■ Complete the following ■
(a) Decide whether each statement agrees with the text on crime in Trujillo. Answer yes or no for each, and quote the text's exact deciding words.
(i) After being robbed, the professor and his girlfriend filed a police report and left town.
(ii) Police cars and a helicopter came after the gunfight near the American retiree's house.
(iii) La Prensa reported that 68 Honduran lawyers had been killed since Pepe Lobo took office.
(b) Write the next part of the text on crime in Trujillo, starting right after its last sentence.

■ Text under study ■
·····

While a few foreigners in Trujillo objected to my  Honduras Weekly article about is Trujillo safe for foreigners, another said they could have named twice as many cases of crimes against foreigners as the ones included in the article. The day I sent the article to Honduras Weekly, a university Sociology  professor from Ontario, Canada who was planning to do a baseline study  of Trujillo before and after cruise boats, decided to walk from his hotel at Tranquility Bay to Trujillo, the exact walk mentioned in the article, and as I warned in the article, he and his girlfriend were in fact robbed. They had been walking into Trujillo to sign papers to buy land, in an area other foreigners say floods in the winter and becomes a swamp, but since they were robbed, they filed their police report and left town.

The same week the article came out, an American retiree with a Honduran husband in Trujillo said that there was a long gunfight less than half a block from her house in the early evening. She said in the US there would have been half dozen cop cars, a helicopter, if such a firefight was reported, but in Trujillo nothing happened. La gringa who has a blog out of La Ceiba reported that she heard shots the night before the gun battle this woman heard in Trujillo. The next morning she went out and found out her next door neighbors had been held up at gunpoint and tied up and robbed.

The exact same moment this week the tour organizer for the cruise boats in Trujillo was telling a Trujillo neighbor that Trujillo was safe, that you could walk around at 3 am in the morning and nothing would happen, the radio announced that Marco Tulio Castillo, a prominent Trujillo lawyer was kidnapped and they were asking a lot of money for his rescue. Just that morning La Prensa had announced that 68 Honduran lawyers had been killed since Pepe Lobo took office.   So I am not making up the fact that it has become more dangerous here recently and that this crime is often in the areas where gringos are and the crime sometimes affects the gringos themselves. The US Embassy website for Tegucigalpa, Honduras talks about Americans murdered in Honduras and their cases remained unsolved, like most Honduran murder or theft cases. The Honduran police actually are very active when there is a kidnapping case and many people are rescued still alive.

·····

■ Data ■
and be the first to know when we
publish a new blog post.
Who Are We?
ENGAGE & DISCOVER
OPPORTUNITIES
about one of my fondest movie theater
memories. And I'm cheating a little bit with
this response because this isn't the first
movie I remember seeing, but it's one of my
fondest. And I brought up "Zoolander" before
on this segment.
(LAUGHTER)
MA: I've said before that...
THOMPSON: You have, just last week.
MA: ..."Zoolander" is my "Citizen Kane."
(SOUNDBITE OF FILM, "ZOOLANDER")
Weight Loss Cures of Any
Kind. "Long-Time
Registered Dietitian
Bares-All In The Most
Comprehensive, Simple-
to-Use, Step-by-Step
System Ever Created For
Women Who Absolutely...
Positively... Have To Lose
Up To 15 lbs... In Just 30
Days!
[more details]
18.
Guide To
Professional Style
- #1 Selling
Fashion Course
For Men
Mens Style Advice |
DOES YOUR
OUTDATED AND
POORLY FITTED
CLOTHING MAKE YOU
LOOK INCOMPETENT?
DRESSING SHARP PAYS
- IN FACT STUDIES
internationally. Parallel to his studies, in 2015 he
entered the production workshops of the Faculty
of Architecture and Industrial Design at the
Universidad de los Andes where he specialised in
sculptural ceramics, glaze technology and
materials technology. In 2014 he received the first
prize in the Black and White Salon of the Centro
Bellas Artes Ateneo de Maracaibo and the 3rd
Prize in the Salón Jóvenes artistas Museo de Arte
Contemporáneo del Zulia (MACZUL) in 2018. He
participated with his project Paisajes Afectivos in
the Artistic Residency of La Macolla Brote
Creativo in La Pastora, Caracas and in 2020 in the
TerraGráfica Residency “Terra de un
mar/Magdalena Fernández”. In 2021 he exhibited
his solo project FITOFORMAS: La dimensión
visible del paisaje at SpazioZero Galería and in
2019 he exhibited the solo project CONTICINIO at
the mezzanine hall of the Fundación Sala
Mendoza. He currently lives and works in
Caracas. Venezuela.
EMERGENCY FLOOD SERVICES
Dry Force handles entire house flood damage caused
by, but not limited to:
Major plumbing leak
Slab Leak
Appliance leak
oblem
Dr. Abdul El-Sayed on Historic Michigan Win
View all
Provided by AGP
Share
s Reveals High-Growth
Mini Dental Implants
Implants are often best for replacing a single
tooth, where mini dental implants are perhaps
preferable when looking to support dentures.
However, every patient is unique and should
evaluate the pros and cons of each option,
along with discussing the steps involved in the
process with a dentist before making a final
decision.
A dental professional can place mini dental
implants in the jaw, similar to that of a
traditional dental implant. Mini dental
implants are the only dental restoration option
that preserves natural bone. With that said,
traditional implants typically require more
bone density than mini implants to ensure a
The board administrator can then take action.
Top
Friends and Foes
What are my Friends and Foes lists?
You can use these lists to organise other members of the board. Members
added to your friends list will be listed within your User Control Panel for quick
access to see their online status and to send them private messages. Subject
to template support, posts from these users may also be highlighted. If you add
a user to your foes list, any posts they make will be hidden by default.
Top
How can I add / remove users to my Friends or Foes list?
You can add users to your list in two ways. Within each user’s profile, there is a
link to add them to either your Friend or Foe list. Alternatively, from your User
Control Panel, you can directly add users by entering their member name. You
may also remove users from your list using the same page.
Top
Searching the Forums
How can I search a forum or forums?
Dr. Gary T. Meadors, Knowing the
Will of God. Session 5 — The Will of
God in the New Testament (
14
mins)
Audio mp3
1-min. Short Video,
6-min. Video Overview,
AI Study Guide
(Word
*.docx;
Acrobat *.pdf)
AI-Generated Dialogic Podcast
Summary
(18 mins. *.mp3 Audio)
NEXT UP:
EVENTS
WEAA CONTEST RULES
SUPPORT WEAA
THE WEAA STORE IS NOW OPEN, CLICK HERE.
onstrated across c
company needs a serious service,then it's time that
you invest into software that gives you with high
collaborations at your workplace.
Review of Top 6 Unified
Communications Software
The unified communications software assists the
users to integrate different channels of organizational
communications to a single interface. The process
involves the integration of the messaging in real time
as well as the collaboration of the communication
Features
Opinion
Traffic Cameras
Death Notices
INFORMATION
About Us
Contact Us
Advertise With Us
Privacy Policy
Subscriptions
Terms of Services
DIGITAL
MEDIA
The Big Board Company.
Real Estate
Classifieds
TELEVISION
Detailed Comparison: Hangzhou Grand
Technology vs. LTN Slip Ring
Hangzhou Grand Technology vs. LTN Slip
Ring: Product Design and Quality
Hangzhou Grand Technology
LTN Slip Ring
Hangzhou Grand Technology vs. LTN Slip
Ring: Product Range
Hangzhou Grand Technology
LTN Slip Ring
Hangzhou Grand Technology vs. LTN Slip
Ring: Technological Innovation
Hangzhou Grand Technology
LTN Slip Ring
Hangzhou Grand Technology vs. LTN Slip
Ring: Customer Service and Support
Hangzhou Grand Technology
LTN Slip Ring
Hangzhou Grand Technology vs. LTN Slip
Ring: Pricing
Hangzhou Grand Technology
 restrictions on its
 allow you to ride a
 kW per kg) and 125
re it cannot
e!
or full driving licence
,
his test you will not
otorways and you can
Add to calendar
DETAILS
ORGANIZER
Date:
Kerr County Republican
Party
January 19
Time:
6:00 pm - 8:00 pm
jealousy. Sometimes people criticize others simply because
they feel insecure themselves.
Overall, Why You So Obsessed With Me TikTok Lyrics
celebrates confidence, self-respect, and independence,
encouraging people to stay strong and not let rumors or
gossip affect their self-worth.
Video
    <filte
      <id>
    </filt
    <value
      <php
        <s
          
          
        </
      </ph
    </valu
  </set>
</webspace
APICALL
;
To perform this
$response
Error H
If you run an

·····

■ Task-by-task outputs ■
(a)
(i) Yes: "they filed their police report and left town."
(ii) No: "but in Trujillo nothing happened."
(iii) Yes: "68 Honduran lawyers had been killed since Pepe Lobo took office."

(b)
Besides academic conferences and bringing US students, even some Honduran university professors are afraid to go out to the villages to do field research now. One Honduran anthropologist who went without fear past the Aguacate Airbase where the Contras used to be stationed and Honduran military would search vehicles to make sure they did not have arms or cameras in the 1980’s to work with the Pech, said to visit the Chorti now he calls them  ahead of time and they meet him in town with a 5 man escort with machetes to go out to the villages. He said after they killed the President of the Pech Federation Blas Lopez, a bilingual education teacher in El Carbon, Olancho, he no longer went out to the visit the Pech in Olancho.

I was shocked at the condition of the Pech of El Carbon when I visited them in July 2013, with non-Pech people being brought there, executed on their land and then left for dead, that 88 manzanas of land had been invaded and the forest cut down and set fire to, and the government was doing nothing, which the wife of the community’s chief  sick from nerves serious enough to require medical treatment, because when she heard gunshots at night, she was worried they were coming to kill her and her children because of the land dispute.  Over 50 Tolupan leaders have been killed since the formation of FETRIXY. In the community of Subirana, Yoro they buried three leaders in one year.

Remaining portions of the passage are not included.